Inverse functions in Haskell

In this post I will show a simple way of finding the inverse of a function on the real line in Haskell.

Let f be a continuous (real) function defined on a closed interval [a,b]. The inverse of f is well-defined if and only if f is injective (i.e. no value can be assumed at two distinct points, i.e. f(x)=f(y) implies x=y). This is not a property that Haskell can easily check for us, so it is up to us to make sure that f is injective. From now on, we assume that f is injective.

The problem at hand is this: for each y in the range of f find x such that f(x)=y (the range of f in our case is simply the interval [f(a),f(b)], or [f(b),f(a)] if f(b)<f(a)). The function which maps y to x is called the inverse of f. This problem can be solved by introducing a new function F(x)=f(x)-y and then finding the zero of F for each y in the range of f. Note that I say the zero here, since f is assumed to be injective and hence the zero is unique. In general the function F need not be linear, so we’ll need a non-linear equation solver to tackle this problem.

To find zeros of a non-linear equation I’ll use the bisection method. Given f and two points l<r such that f changes sign on the open interval (l,r), the bisection method halves the interval and picks a subinterval where f changes sign and repeats. If the function is zero at the midpoint the method stops (otherwise f must change sign on at least one of the two subintervals since f is continuous and hence the intermediate value theorem applies).

When implementing the bisection method we will eventually run out of precision and the interval can no longer be halved. Our implementation checks for this condition first, and bisects only if it is possible. (For simplicity, we always bisect to maximum precision in this implementation instead of allowing an arbitrary precision to be specified.
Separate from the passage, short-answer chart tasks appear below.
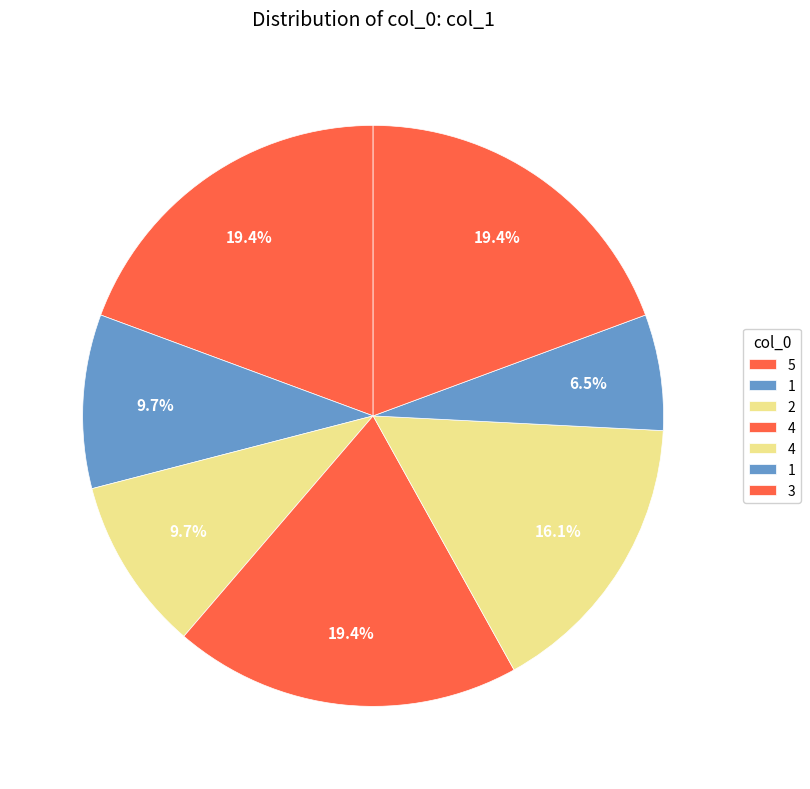

How many segments does this pie chart have?

7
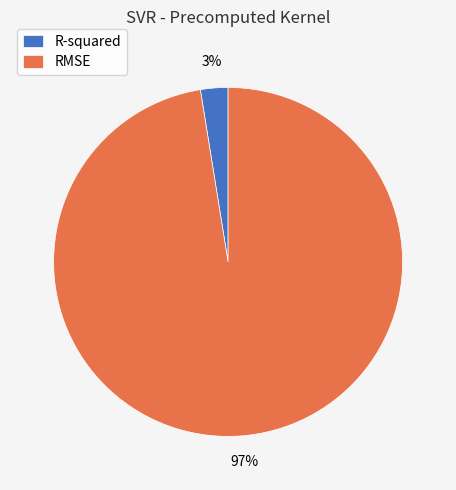

To the nearest percent, what portion does RMSE represent?

97%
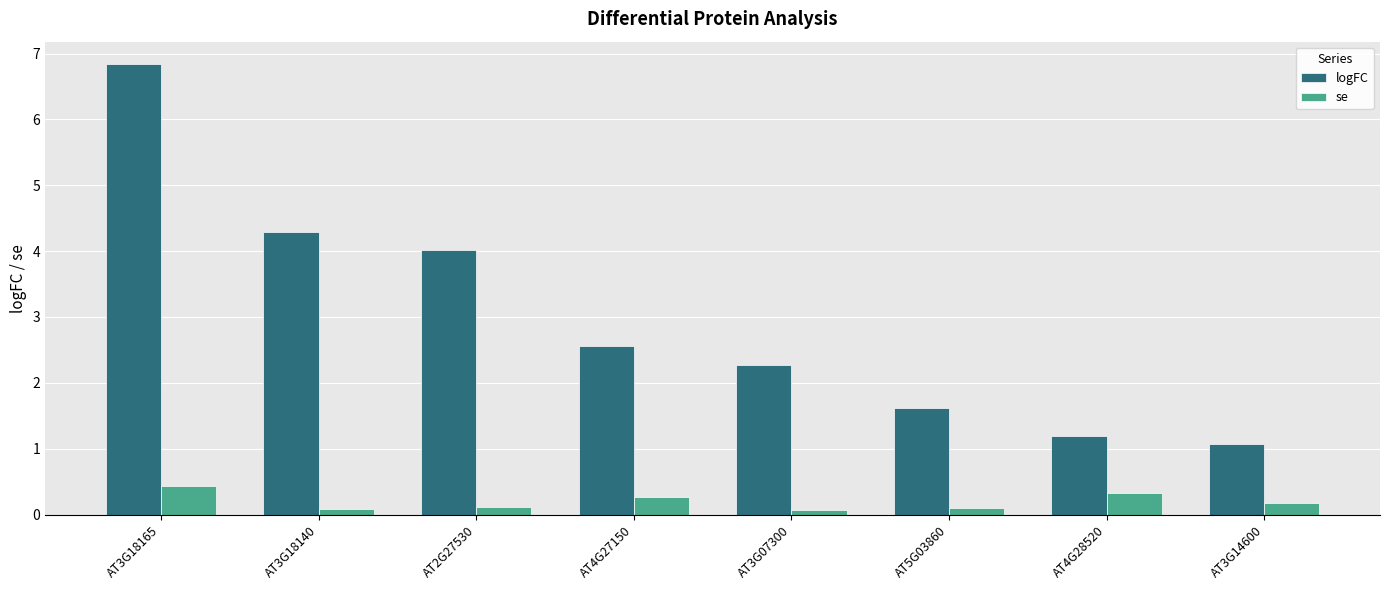

What is the difference between the highest and lowest values at AT4G28520?

0.9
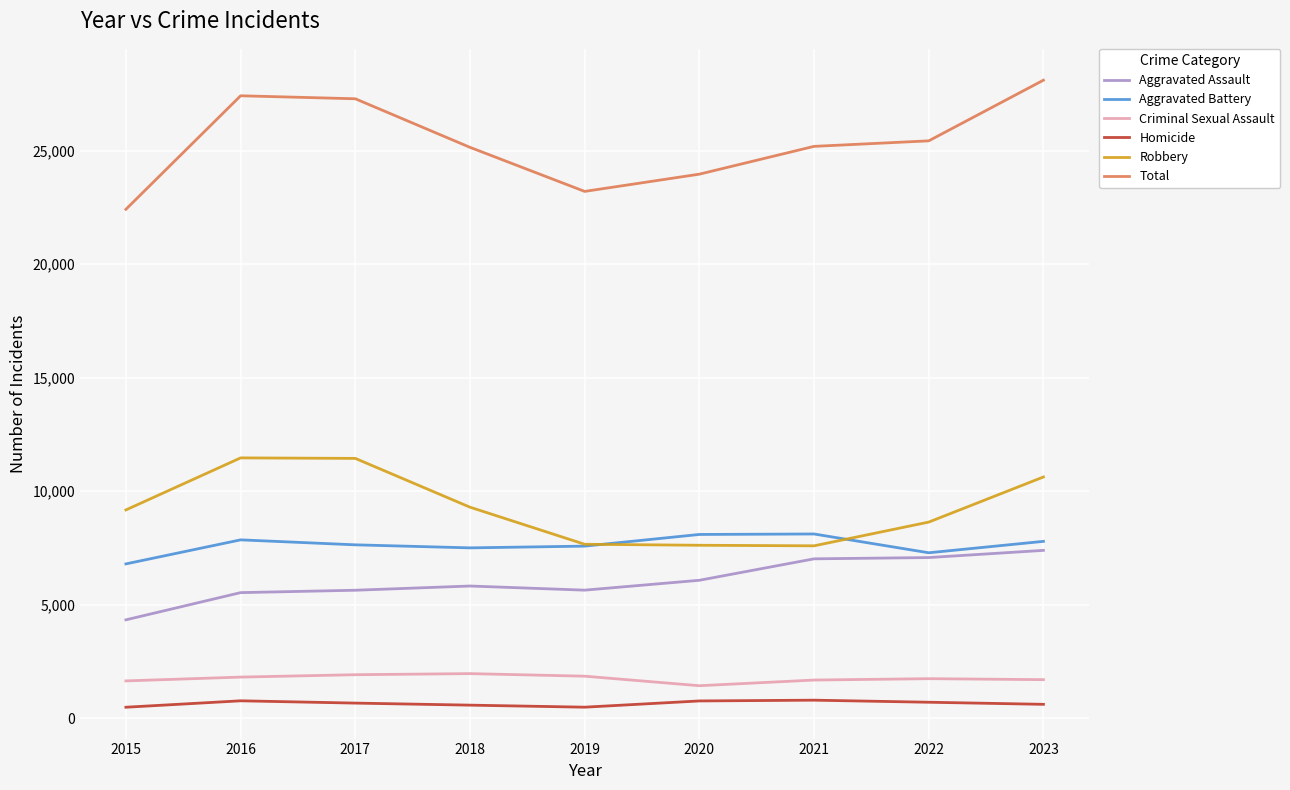

List the series in order of their peak value, lowest first.

Homicide, Criminal Sexual Assault, Aggravated Assault, Aggravated Battery, Robbery, Total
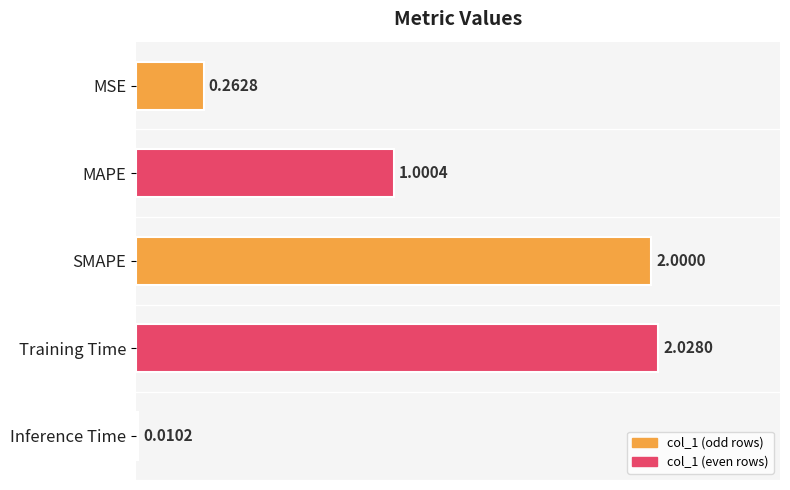

At which label is the value closest to 1?

MAPE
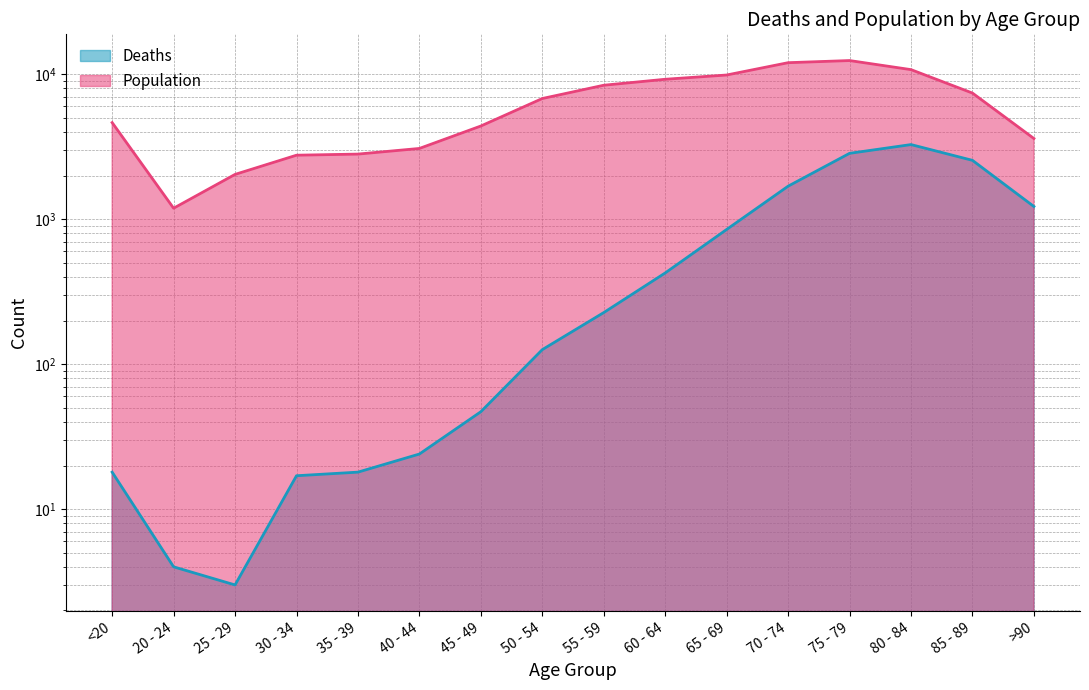

In Population, how many points are lower than both neighbors (excluding endpoints)?

1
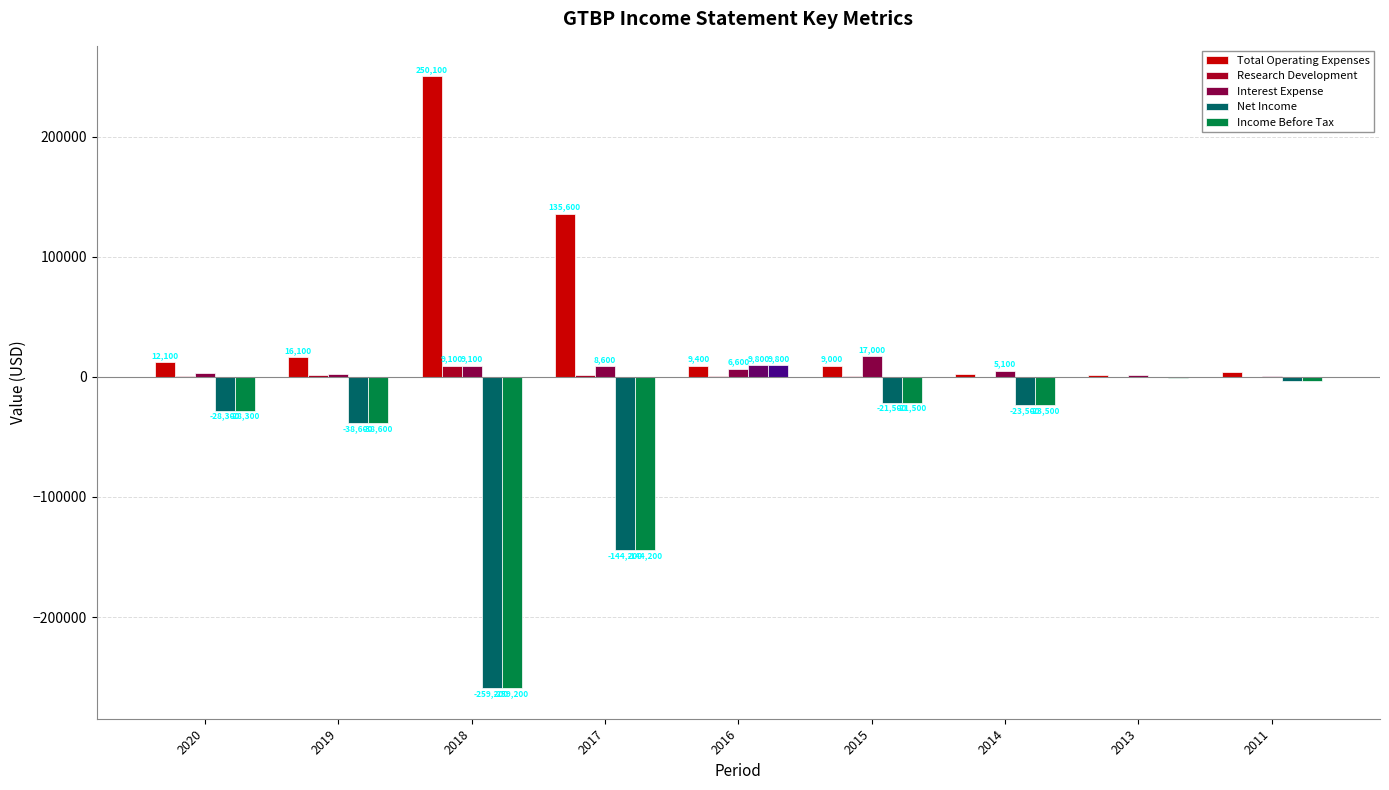

Which label corresponds to the largest value in the chart?

2018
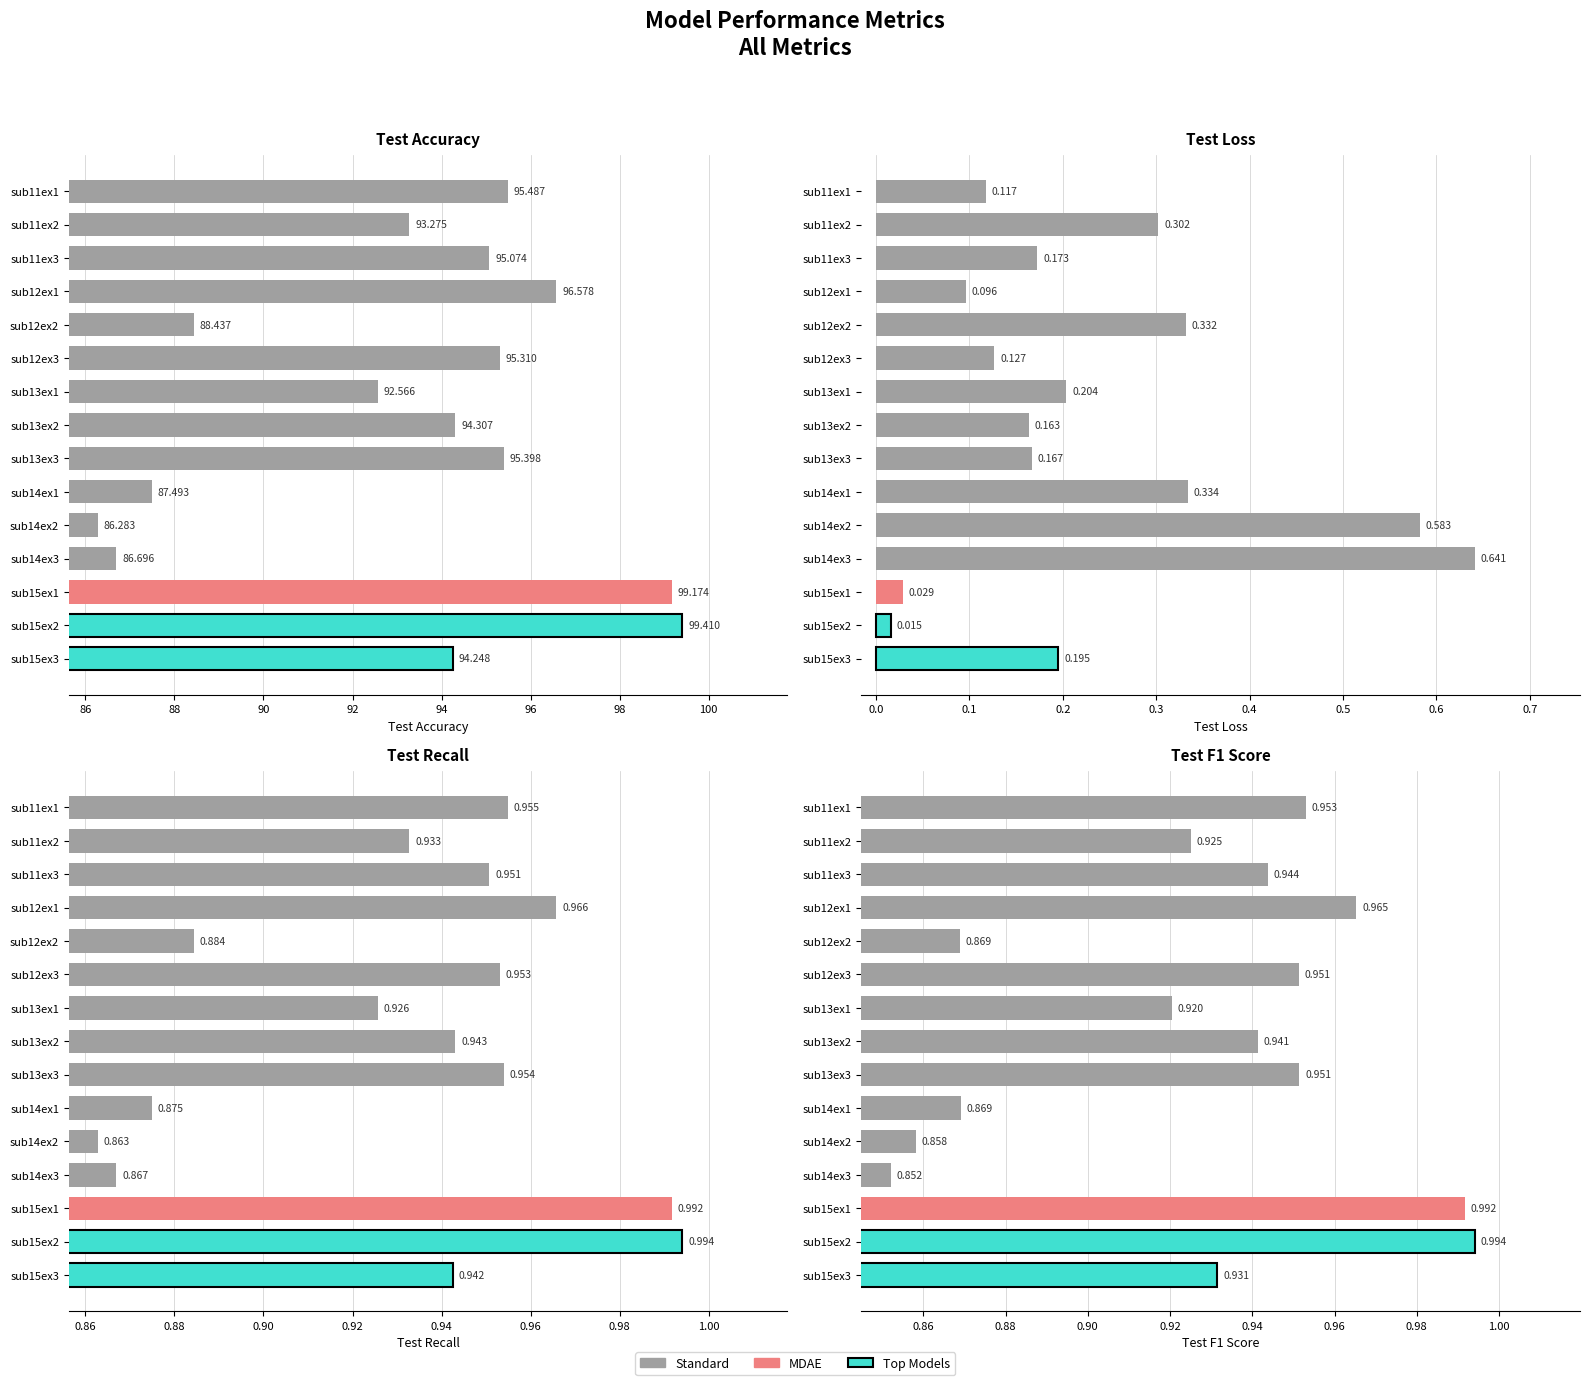

Where is recall nearest to the value 0?

sub14ex2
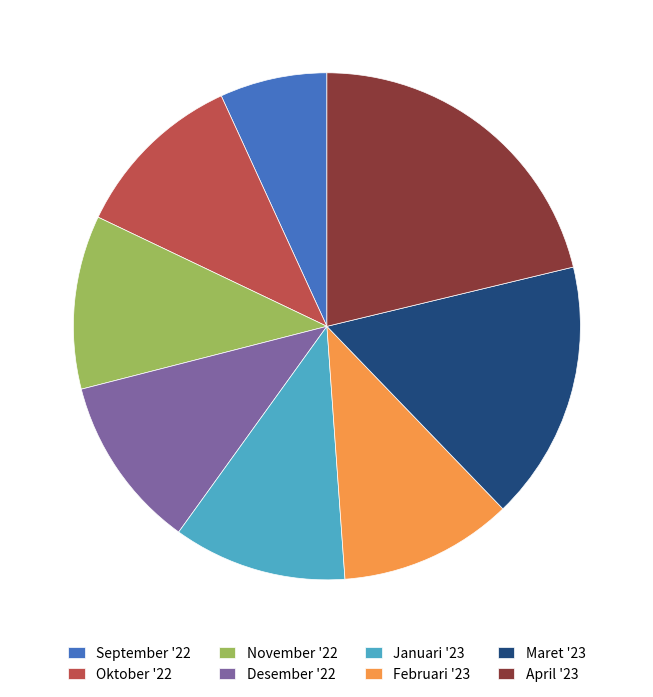

True or false: Februari '23 accounts for 11% of the total.

True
This is fine as long as we’re using fixed precision arithmetic and the function f does not take too long to evaluate.)

> bisect' f l r
>     | m <= l    = l
>     | m >= r    = r
>     | f l * f m < 0 = bisect' f l m
>     | f m * f r < 0 = bisect' f m r
>     | otherwise = m
>     where m  = (l+r)/2

Note that f(l)*f(m)<0 implies that f changes sign on the open interval (l,m) and f(m)*f(r)<0 implies that f changes sign on (m,r).

The function bisect' is guaranteed to find a zero if f changes sign on (l,r). If f does not change sign then it will still return a solution even though there may be none. To fix this problem so that our bisection method only returns a zero if there is one we call this function from a "wrapper" which checks that f changes sign. Also, we make some sanity checks on the endpoints a and b.

> bisect f a b
>     | a > b = bisect f b a
>     | f a * f b < 0 = bisect' f a b
>     | f a == 0 = a
>     | f b == 0 = b
>     | otherwise = error "bisect: failed"

Normally the return value should be wrapped in a Maybe and return Nothing instead of raising an exception in the case where the method fails, but for my purposes I really want the program to halt if there is no solution, hence the use of error.

With bisect in hand we can now easily find the inverse of a continuous and injective function f defined on the closed interval [a,b]:

> inverse f a b y = bisect (\x -> f x - y) a b

Let's use this to find the inverse of a function f on [0,1] which cannot be inverted "by hand". Note the f below is injective on this interval, but not on any interval which strictly contains [0,1]. In GHCi:

*Main> let f x = x^2 * abs (tan x)
*Main> let g = inverse f 0 1
*Main> g 1
0.8952060453842319
*Main> f it
1.0
*Main> f (g 0.3)
0.30000000000000004
*Main> it - 0.3
5.551115123125783e-17

That looks good! (Haskell uses double precision floating point, so the last result is zero up to machine epsilon [approx. 10-16 for double precision].) Note that you have to be careful with the inverse g since it is only defined on the range of f, namely [f(0),f(1)] in this case. At this point it would probably make sense to write some QuickCheck tests, but I'll stop now anyway.